Walter Kerr, who was criticized and praised in The Season, called it "a good book; crabby, opinionated, honest in its jaundice, loving in its bitterness, well-researched, exasperated, swift and itchy". However, he later disagreed with Goldman's contention that all critics' darlings were women.

Harold Clurman, who also featured in the book, said it performed "a hatchet job on Broadway... though I agree with a good number of Goldman's statements... I do not find this book, in any serious or truly helpful sense, illuminating." He also complained about Goldman's treatment of critics.

Christopher Lehmann Haupt of the New York Times called the book a "loose-limbed, insidey, savvy, nuts and bolts report" but complained about Goldman's suggestions to improve theatre and his criticisms of critics.

Clive Barnes, who was heavily criticised in The Season, later said "I haven't read the book but I've been told that in some ways it's rather good but that the guy's a Philistine. He doesn't like Pinter and he doesn't like Hair. If he doesn't like Pinter, I guess I'd rather he not like me either."

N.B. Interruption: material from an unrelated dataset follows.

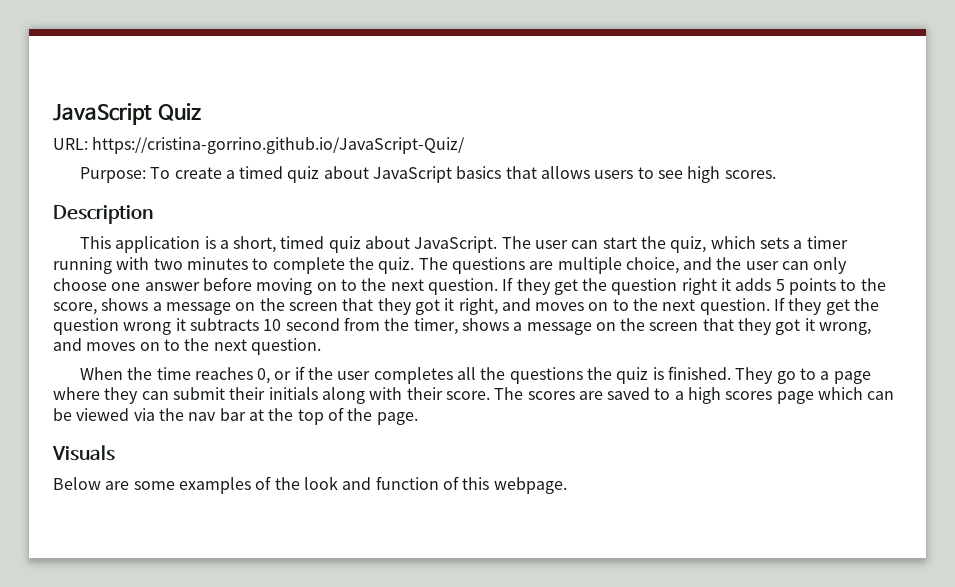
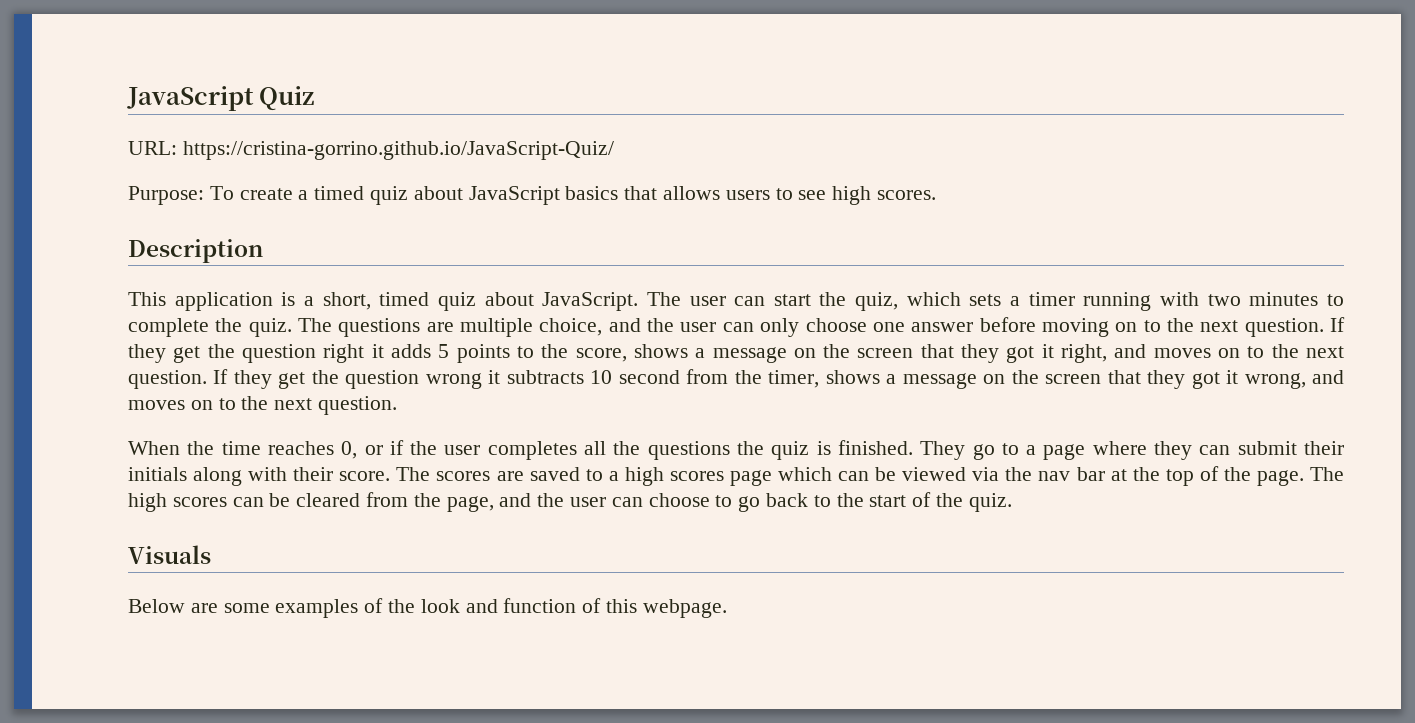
(418, 418) none -> [1310,467,1345,481] [128,492,1012,512] The high scores can be cleared from the page, and the user can choose to go back to the start of the quiz.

Goldman later said that he:
Was determined to write as honest a book as I could. It was a year and a half of my life and a lot of people still won't speak to me because of that book and it really shocked me. I was so shocked by people's responses I stopped going to the theatre. For about five years I didn't go at all. I had hoped that somebody would say 'Well, at least it's down now. This is what Broadway is like at this point in time.' And it was, for the most part, atrociously reviewed...and so many people hated it and hated me for writing it...I mean there were actresses who would say 'If I ever see him, I would hit him.' Things like that. There was a wild reaction to it.